** Work required **
Print the listing below word for word, leaving out the pictures.

====== Extracted material ======

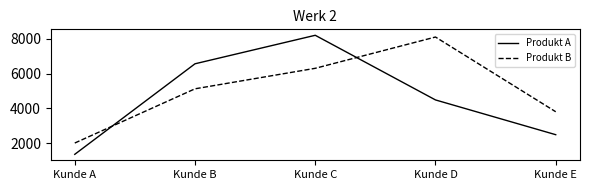

What is the difference between the maximum and minimum values in the Produkt B series?

6100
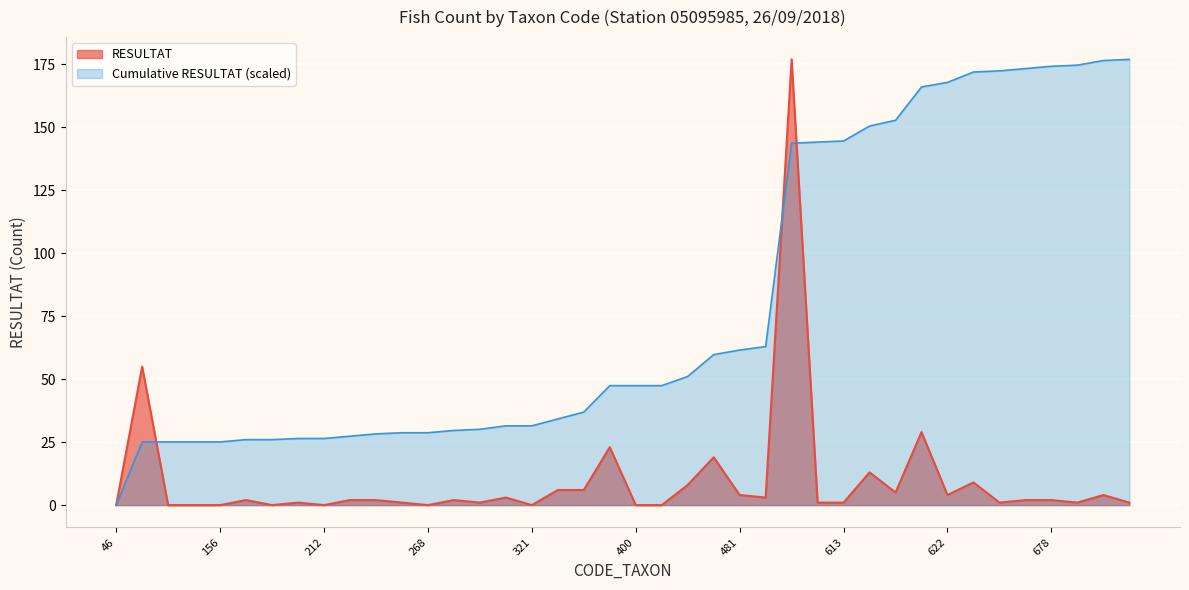

What is the maximum value shown in the chart?

177.0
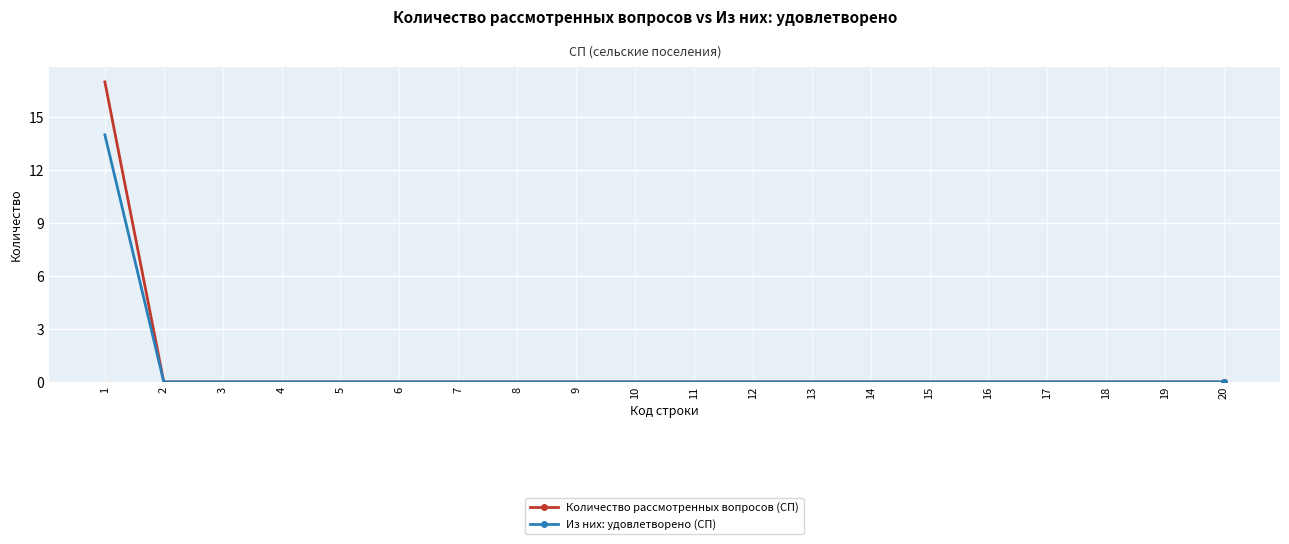

What is the approximate value of Из них: удовлетворено (СП) at 1?

14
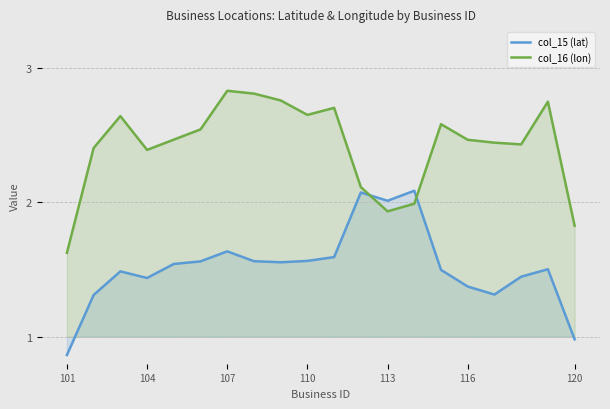

How many interior local valleys does the col_15 (lat) series have?

4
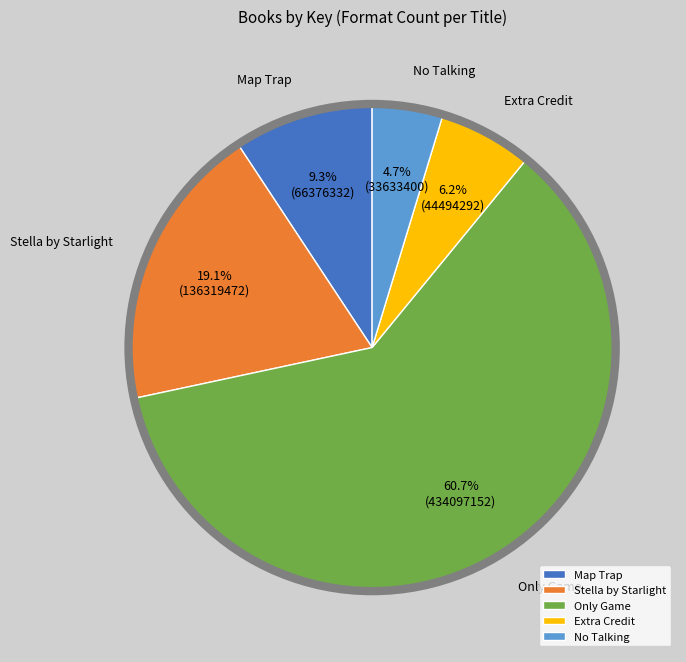

Between No Talking and Stella by Starlight, which is larger?

Stella by Starlight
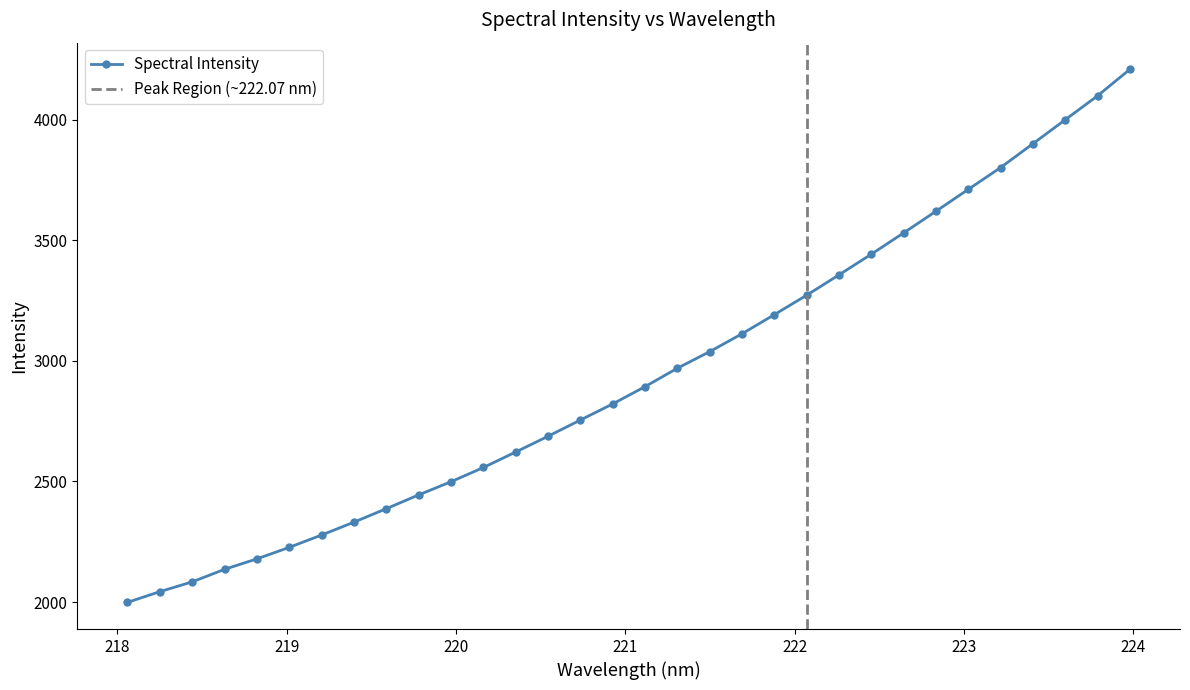

Is this an area chart (filled region under the line)?

No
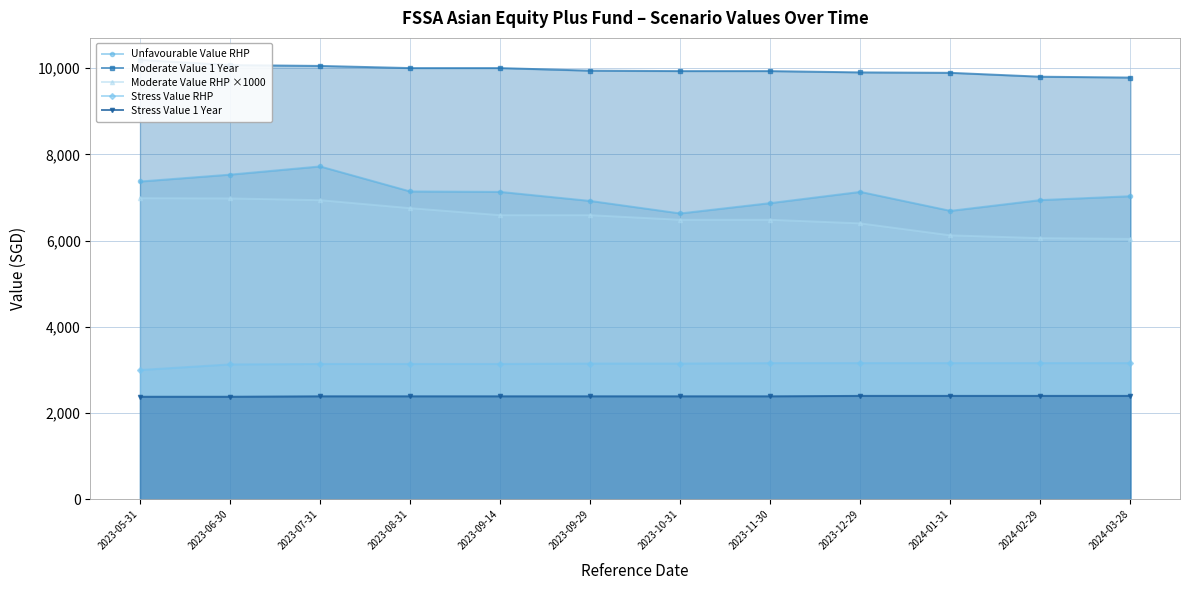

What is the value of the Moderate Value RHP ×1000 point at the 10th from the left?

6122.3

======

** Answer space **
What is the difference between the maximum and minimum values in the Produkt B series?

6100

What is the maximum value shown in the chart?

177.0

What is the approximate value of Из них: удовлетворено (СП) at 1?

14

How many interior local valleys does the col_15 (lat) series have?

4

Between No Talking and Stella by Starlight, which is larger?

Stella by Starlight

Is this an area chart (filled region under the line)?

No

What is the value of the Moderate Value RHP ×1000 point at the 10th from the left?

6122.3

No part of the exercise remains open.